## TEXT SEGMENT

============

0

I have a DataTable with around 500K+ records, and I would like to update a field in the database for each of those records contained in the DataTable.

At the moment, I am getting a list of all the records in the ID column of the DataTable and creating an update statement with an SQL in statement on those IDs, like so:

string sql = "UPDATE my_table SET my_field = @timestamp WHERE id IN (" + String.Join(", ", myDataTable.AsEnumerable().Select(r => r.Field<Int64>("id")).ToList().ToArray()) + ")";

This works for a few records, however due to the large amount of IDs, I am now getting an error saying that the packet size in MySQL is not large enough for this query.

What can be done, besides increasing the packet size, which seems to be a bad approach?

============

## INFORMATION PROVIDED

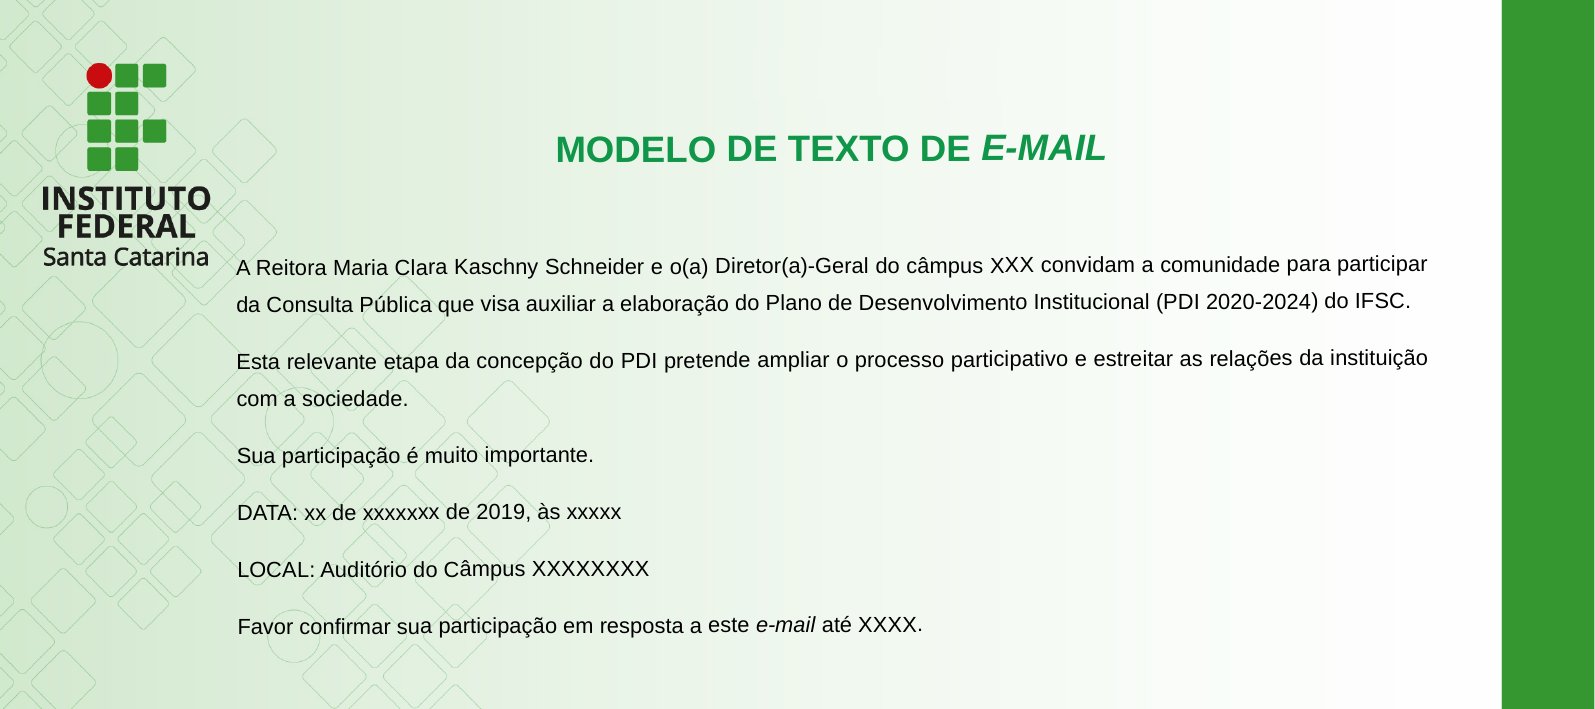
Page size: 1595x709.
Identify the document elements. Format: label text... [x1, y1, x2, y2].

============

## EXERCISE TASKS
1 - Do these statements agree with the forum post about updating database records from a DataTable? Answer yes or no for each, quoting the words of the post that decide it.
(a) The DataTable holds fewer than 100,000 records.
(b) The update statement applies an SQL IN clause to the IDs.
(c) The poster regards increasing the packet size as a good fix.
2 - In the forum post about updating database records from a DataTable, what error does the poster get because of the large number of IDs?

## TASK RESULTS
1 -
(a) No: "I have a DataTable with around 500K+ records"
(b) Yes: "creating an update statement with an SQL in statement on those IDs"
(c) No: "besides increasing the packet size, which seems to be a bad approach"

2 - An error saying that the packet size in MySQL is not large enough for the query.